Places of worship were ordered to shut down in March, then allowed to reopen in June to begin holding socially distanced public services. The latest lockdown only permits churches to be open for small funerals and individual prayer.
But the church leaders say canceling Sunday services again is unreasonable because houses of worship have implemented procedures that comply with COVID-19 guidelines that reduce the risk of spreading the virus.
Pastor Ade Omooba MBE, who is leading the court challenge, said, "We have been left with no alternative but to pursue a judicial review on this crucial issue and at this significant moment for the freedom to worship in church in this country. We call on the government to recognise the vital importance of church ministry and the principle of church autonomy from the state."
And the former Bishop of Rochester, Michael Nazir-Ali, emphasized that pastors recognize the dangers associated with the pandemic but defending religious liberty is paramount.
"The principle of the freedom of worship needs to be maintained and churches have been assiduous in maintaining safety in buildings and among worshippers," he said. "There is widespread unease among many church leaders about the lack of evidence and consultation regarding the ban on collective worship.
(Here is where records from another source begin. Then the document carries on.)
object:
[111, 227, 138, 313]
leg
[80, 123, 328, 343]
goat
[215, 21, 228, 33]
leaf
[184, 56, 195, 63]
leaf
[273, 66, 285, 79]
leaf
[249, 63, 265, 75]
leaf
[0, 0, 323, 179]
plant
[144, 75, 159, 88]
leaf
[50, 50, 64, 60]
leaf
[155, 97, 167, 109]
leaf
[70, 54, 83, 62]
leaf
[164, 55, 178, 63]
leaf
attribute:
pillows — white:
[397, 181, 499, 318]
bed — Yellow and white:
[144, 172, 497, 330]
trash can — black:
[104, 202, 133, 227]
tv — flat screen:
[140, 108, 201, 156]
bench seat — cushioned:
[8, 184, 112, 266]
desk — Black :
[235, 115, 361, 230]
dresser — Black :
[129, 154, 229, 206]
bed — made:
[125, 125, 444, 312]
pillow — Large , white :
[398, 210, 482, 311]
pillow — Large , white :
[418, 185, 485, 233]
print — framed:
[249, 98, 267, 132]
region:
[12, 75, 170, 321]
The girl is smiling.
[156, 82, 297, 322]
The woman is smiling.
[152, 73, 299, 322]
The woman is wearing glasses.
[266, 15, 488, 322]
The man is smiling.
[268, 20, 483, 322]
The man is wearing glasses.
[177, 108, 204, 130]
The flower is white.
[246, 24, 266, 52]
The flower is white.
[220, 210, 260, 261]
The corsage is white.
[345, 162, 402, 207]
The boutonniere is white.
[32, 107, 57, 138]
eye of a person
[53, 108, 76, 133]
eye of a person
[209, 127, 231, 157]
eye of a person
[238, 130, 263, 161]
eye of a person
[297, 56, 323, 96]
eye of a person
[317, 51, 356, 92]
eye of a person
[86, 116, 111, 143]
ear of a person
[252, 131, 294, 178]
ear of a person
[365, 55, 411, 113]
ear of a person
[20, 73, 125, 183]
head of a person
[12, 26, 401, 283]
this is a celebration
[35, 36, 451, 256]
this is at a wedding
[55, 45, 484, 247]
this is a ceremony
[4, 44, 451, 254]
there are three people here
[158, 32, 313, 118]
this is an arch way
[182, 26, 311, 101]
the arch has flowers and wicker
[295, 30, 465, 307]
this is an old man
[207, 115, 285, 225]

"Church leaders see collective worship not as an optional extra but as vital to the mental and spiritual health of believers, especially for the lonely and vulnerable."
Some government officials, who have discussed COVID restrictions throughout the pandemic, wrote to the British Prime Minister Boris Johnson to point out that there is no scientific evidence that justifies canceling in-person services again, considering the measures that churches have taken to remain safe.
Former UK Prime Minister Theresa May also expressed concern regarding the government's policy.
"My concern is the government today making it illegal to conduct an act of public worship for the best of intentions, sets a precedent that could be misused for a government in the future with the worst of intentions. It has unintended consequences," she said.